# MATERIAL SHOWN
* * *

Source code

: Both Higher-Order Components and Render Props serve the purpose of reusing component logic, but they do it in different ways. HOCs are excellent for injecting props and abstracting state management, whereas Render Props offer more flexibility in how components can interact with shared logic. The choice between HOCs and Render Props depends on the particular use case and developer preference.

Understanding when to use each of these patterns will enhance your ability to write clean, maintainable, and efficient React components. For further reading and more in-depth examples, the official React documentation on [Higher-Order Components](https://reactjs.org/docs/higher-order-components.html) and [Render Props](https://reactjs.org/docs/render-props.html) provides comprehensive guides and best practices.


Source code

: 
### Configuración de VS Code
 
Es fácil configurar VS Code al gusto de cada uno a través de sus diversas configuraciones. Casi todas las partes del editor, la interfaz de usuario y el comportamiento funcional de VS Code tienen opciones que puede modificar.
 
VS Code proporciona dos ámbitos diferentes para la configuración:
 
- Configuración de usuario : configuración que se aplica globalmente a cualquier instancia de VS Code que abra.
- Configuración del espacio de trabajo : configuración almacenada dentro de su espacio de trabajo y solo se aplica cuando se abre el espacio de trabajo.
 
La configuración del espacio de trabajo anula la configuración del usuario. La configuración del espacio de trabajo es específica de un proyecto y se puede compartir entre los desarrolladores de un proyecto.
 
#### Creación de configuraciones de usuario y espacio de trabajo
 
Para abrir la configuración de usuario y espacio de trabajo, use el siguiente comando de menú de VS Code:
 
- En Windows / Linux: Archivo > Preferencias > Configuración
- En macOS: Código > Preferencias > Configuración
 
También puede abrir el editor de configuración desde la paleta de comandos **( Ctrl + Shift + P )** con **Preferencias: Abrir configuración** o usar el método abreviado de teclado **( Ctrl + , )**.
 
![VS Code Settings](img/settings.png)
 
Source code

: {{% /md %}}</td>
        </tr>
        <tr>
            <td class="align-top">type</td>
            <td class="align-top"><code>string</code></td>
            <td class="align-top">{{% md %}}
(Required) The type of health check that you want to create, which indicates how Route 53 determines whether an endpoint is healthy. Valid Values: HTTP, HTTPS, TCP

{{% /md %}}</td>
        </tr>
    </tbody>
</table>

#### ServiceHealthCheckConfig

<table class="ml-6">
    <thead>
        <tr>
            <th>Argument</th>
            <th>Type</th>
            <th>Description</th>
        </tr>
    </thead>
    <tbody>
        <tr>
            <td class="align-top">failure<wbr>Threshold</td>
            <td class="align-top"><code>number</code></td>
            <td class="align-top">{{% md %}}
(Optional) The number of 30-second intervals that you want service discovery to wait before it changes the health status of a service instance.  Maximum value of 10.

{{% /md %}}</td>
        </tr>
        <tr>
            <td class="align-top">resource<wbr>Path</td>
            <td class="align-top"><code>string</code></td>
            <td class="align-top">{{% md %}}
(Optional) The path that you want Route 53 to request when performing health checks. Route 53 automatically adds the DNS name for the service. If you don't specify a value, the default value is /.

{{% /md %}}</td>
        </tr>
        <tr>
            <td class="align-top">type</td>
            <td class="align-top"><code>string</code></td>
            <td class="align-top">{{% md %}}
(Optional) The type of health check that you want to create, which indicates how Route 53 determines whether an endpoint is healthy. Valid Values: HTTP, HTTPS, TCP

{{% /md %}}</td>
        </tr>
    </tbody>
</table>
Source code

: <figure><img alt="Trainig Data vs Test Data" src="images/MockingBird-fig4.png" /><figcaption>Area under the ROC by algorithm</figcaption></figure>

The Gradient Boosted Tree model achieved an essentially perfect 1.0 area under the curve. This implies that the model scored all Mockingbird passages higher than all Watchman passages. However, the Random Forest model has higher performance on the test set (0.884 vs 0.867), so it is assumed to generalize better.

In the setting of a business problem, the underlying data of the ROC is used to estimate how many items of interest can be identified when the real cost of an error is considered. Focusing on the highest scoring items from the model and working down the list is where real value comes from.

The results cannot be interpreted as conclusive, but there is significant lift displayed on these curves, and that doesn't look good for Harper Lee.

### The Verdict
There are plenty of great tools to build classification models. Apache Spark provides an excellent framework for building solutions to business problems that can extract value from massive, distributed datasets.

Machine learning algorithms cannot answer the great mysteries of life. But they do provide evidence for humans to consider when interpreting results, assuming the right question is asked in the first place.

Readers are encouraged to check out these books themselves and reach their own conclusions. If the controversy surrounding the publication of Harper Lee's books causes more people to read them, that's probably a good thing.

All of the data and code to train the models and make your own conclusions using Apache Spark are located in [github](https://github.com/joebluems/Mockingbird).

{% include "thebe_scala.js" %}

* * *

# EXERCISE PROMPT
Collect the lines of the records that include the string "aplica".

# WRITTEN RESPONSE
- Configuración de usuario : configuración que se aplica globalmente a cualquier instancia de VS Code que abra.
- Configuración del espacio de trabajo : configuración almacenada dentro de su espacio de trabajo y solo se aplica cuando se abre el espacio de trabajo.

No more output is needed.